Pengabdian dalam arti yang setulus-tulusnya, dedikasi tanpa pamrih adalah semacam derajat spiritual juga. Seperti Gautama yang meninggalkan istana, atau Uwais Al-Qarni yang totalitas dalam berbakti kepada ibunda --seperti itulah kebahagiaan jenis lain dari yang umumnya diketahui orang.
Kebahagiaan di luar kecukupan makan dan minum, dari kemewahan arsitektur dan interior tempat tinggal, dari kenikmatan berpelesir dan melancong ke berbagai negeri, dari circle kalangan sosialita atau elite ternama, dan dari topik-topik kecil yang seketika membesar dan genting di mata media lantaran melibatkan nama kita.
Bunuh diri kelas, seperti disebut sejarawan JJ Rizal, adalah yang ditempuh para elite cendekiawan kita di masa pergerakan nasional. Mereka dipilih Pemerintah Kolonial untuk dididik menjadi tenaga bantu pemerintah Hindia Belanda, memanfaatkan status sosial mereka sebagai anak-anak priyayi. Akan tetapi setelah lulus, justru mereka memilih jalan berliku menuju cita-cita perjuangan yang belum pasti: Indonesia merdeka. Menulis, berbicara, berorganisasi, masuk keluar penjara, pindah dari satu pengasingan ke pengasingan yang lain, hidup seadanya, bahkan menunda menikah, untuk satu kata nan sakti itu: 'kemerdekaan'.
Demikian sakralnya kata itu, sangatlah didamba siapa pun juga yang sadar bahwa diri dan bangsanya sedang berada di bawah dominasi, eksploitasi, dan diskriminasi bangsa asing. Ngomong-ngomong, apakah mereka telah 'selesai' dengan diri mereka sendiri?
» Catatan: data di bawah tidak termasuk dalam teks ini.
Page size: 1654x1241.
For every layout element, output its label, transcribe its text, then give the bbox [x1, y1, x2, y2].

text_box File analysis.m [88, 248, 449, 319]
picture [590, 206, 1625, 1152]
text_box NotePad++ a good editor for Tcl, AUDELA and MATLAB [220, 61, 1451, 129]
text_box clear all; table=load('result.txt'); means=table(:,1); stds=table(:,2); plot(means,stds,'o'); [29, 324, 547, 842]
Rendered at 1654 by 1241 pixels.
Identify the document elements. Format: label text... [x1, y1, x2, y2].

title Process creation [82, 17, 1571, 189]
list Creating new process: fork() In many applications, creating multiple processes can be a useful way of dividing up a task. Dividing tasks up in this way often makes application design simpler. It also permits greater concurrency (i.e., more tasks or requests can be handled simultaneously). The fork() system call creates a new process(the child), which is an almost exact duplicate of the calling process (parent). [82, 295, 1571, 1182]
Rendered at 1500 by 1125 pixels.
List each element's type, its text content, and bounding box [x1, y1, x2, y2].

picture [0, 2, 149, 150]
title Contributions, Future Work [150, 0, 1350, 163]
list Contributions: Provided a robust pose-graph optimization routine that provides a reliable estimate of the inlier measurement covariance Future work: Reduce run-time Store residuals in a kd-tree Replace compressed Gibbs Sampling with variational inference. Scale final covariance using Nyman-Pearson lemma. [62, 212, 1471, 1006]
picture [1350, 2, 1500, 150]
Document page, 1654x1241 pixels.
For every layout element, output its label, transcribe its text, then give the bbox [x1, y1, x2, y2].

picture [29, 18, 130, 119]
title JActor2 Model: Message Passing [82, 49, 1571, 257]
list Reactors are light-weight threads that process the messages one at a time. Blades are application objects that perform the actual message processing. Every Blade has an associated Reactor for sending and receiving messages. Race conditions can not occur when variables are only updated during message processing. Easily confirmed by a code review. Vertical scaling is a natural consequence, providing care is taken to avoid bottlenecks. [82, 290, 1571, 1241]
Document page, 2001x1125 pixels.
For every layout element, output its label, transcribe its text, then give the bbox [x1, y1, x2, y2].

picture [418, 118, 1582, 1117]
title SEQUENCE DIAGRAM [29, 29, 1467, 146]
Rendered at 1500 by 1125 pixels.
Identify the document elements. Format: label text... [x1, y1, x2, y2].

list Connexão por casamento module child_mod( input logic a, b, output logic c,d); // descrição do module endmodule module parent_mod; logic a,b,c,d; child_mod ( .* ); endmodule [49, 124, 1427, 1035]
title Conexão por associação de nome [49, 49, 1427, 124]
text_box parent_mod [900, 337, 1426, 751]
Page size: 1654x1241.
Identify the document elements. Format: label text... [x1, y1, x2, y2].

Dari mana asal nafkah mereka, selama berjuang?
Seperti Anshar di Madinah yang menyambut Muhajirin dari Mekkah: tanpa kepentingan politik apa pun saat menyambut, membantu dan menyokong saudara mereka seiman.
Orang Anshar belumlah 'selesai' dengan diri mereka sendiri, banyak dari mereka yang mengalami kesempitan ekonomi, akan tetapi mereka mendahulukan kepentingan  saudara-saudara baru mereka yang justru lebih sengsara.
Di tahun pertama hijrah Nabi shallallahu alaihi wasallam itu tali persaudaraan dikelindankan: orang Anshar berbagi harta, tempat tinggal, berbagi pekerjaan, berbagi istri bahkan (bila istrinya lebih dari satu) sampai berbagi hak waris. Inilah solidaritas kemanusiaan yang tiada taranya dalam sejarah.
Allah menyebut bahwa 'siapa yang terbebas dari kebakhilan dirinya, mereka itulah orang-orang yang sukses.'
Ternyata definisi sukses justru terletak pada kemauan berbagi tanpa pamrih. Kebahagiaan terletak dalam kebermaknaan, bukan pada yang serba material.
Siapa saja yang mengejar kebermaknaan hendaknya berbagi dalam tiga hal: harta, ilmu dan bakti kepada orang tua. Tiga hal itulah yang akan berguna bagi anak Adam sesudah matinya: sedekah jariyah, ilmu yang diamalkan orang yang kita ajari dan doa anak saleh untuk kita selaku kedua orang tuanya.